Well, here's a hot-ticket panel we'll probably be seeing at "Star Wars" Celebration next year.
A long time ago, in our own galaxy, there were short films screened before features. One such short film, a 25-minute fantasy epic called "Black Angel," was shown before certain overseas prints of "Star Wars: Episode V — The Empire Strikes Back" (1980).
And then, inexplicably, it was gone, with no trace of a negative or bootleg VHS copy to be found. Lost to legend, obscurity, and the occasional reference at fan conventions.
"Black Angel" was commissioned in 1979 by "Star Wars" mastermind George Lucas as a short film to accompany "The Empire Strikes Back." According to Esquire, Lucas ordered 20th Century Fox to create something that would complement the tone of the darker, more mature "Star Wars" sequel.
The gig ended up going to Roger Christian, who had won the Oscar for Best Art Direction — Set Decoration for his work on "Star Wars: Episode IV — A New Hope" (1977).
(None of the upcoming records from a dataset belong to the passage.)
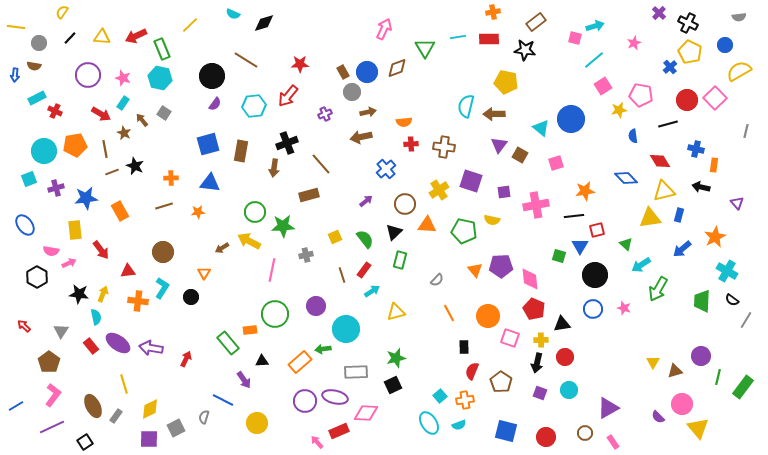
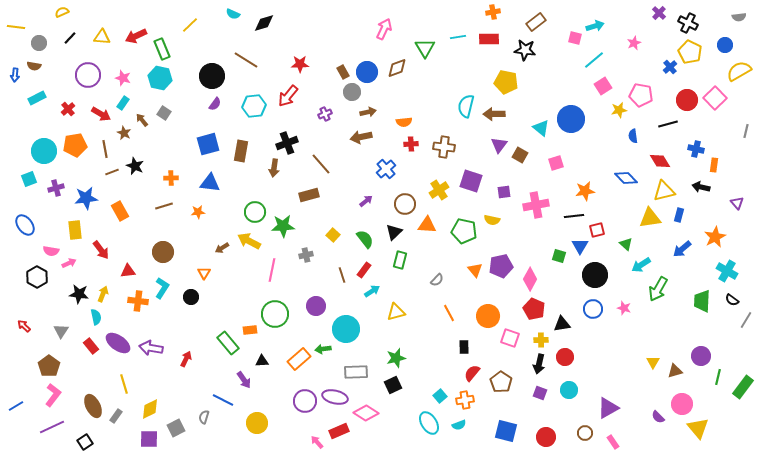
yellow semicircle at (62, 12): rotated 32 degrees clockwise
red cross at (55, 111): moved 13 px right, 2 px up; rotated 24 degrees clockwise
yellow square at (335, 237): moved 2 px left, 2 px up; rotated 24 degrees counterclockwise
purple pentagon at (501, 266): rotated 10 degrees counterclockwise
pink diamond at (530, 279): rotated 35 degrees clockwise
brown pentagon at (49, 362): moved 4 px down
orange rectangle at (300, 362): moved 1 px left, 3 px up
black arrow at (537, 363): moved 2 px right, 1 px down
red semicircle at (472, 371): moved 2 px down; rotated 18 degrees clockwise
pink diamond at (366, 413): rotated 30 degrees clockwise
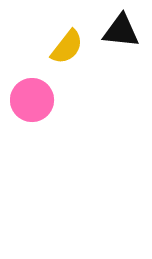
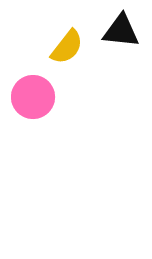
pink circle: moved 1 px right, 3 px up
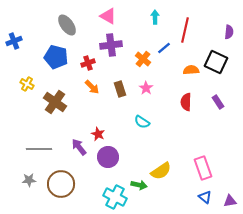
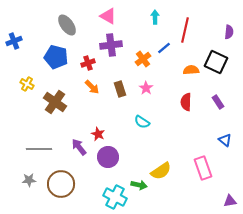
orange cross: rotated 14 degrees clockwise
blue triangle: moved 20 px right, 57 px up
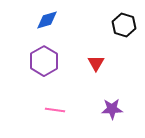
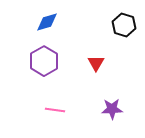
blue diamond: moved 2 px down
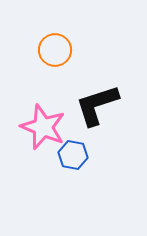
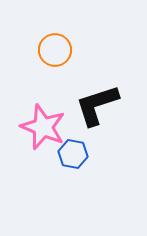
blue hexagon: moved 1 px up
Christian was one of Lucas's trusted friends and colleagues, having found creative and cost-efficient ways to make the first "Star Wars" film look a lot more expensive than its tightly strapped $4 million budget.
Christian had finished working on set decoration for Ridley Scott's "Alien" (which also earned Christian an Oscar nomination) and was looking to take on directing. He wrote a script called "Black Angel," a fantasy film about a knight from the Crusades who's transported to a magical realm where he must rescue a princess from the title villain.
A chance meeting with Sandy Lieberson, head of Fox Studios in London, during post-production sound mixing sessions on "Alien" allowed Christian the chance to pitch "Black Angel." The script got to Lucas and it was greenlit two days later with a budget of $50,000 and on two very Lucas-ish conditions: Lucas would be the first person to see the final cut, and Christian should be granted complete creative freedom.
"And that's George," smiles Christian during a recent interview at Urban Post Production House in Toronto.
Christian and his crew of 11 were then off to Scotland to make a movie with some leftover rolls of 35mm film from the "Empire" shoot and access to Eilean Donan castle. The director himself admits he spent most of the budget on "proper huge heavy horses."
Hey, at least he didn't have to make the exterior of a certain Corellian ship out of airplane scrap metal again.
Christian's knack for low-budget troubleshooting proved to be helpful during post-production when he was informed by his editor informed that there wasn't enough footage to meet the 25-minute contract. To lengthen the film, they implemented a process called "step-printing," in which a slow-motion effect is created by printing one frame repeatedly.
Lucas was so impressed with this process that he used the technique himself in the surreal nightmare sequence in "Empire" in which Luke confronts a vision of Darth Vader on Dagobah.
Lucas liked the rest of the film, too, and showed it to his pal Steven Spielberg, whom, per Christian, said it was "one of the most enigmatic films he'd ever seen." "Black Angel" was then screened with "The Empire Strikes Back" in parts of Europe and Australia, as the U.S. was no longer showing short films with features by then.
And then it got lost... somehow. Christian had an original negative and print copy that he kept at London's Boss Film Studios, but when the facility went bankrupt in the '90s, it got tossed. Fox lost its copies as well when its storage facility, U.K. Studio Rank, shut down around the same time. Lucasfilm Archives didn't seem to have a copy, either.
Then, in December 2011, Christian got a call from an archivist at Universal who claimed he had a negative. How a copy of "Black Angel" ended up at the rival studio is anyone's guess, but word got around, and last year Christian got a call from David Tanaka, a visual effects editor at Pixar, and Brice Parker, a producer at Athena Studios, who wanted to digitally restore "Black Angel" and screen it at the 36th Mill Valley Film Festival in California.
Thirty-three years after its debut, "Black Angel" returned to theaters last October as the closing film of the Mill Valley fest. It was also screened last week at the Glasgow Film Festival in Scotland.
So... are "Star Wars" fans going to be able to see this anytime soon? Christian says he plans on releasing "Black Angel" later this year, possibly on Netflix and iTunes or perhaps on a DVD re-release of "The Empire Strikes Back."
"I would like it to be with 'Star Wars,' because it's history. It belongs there," he said.
Well, hopefully it's better than Christian's other sci-fi fantasy film... "Battlefield Earth" (2000).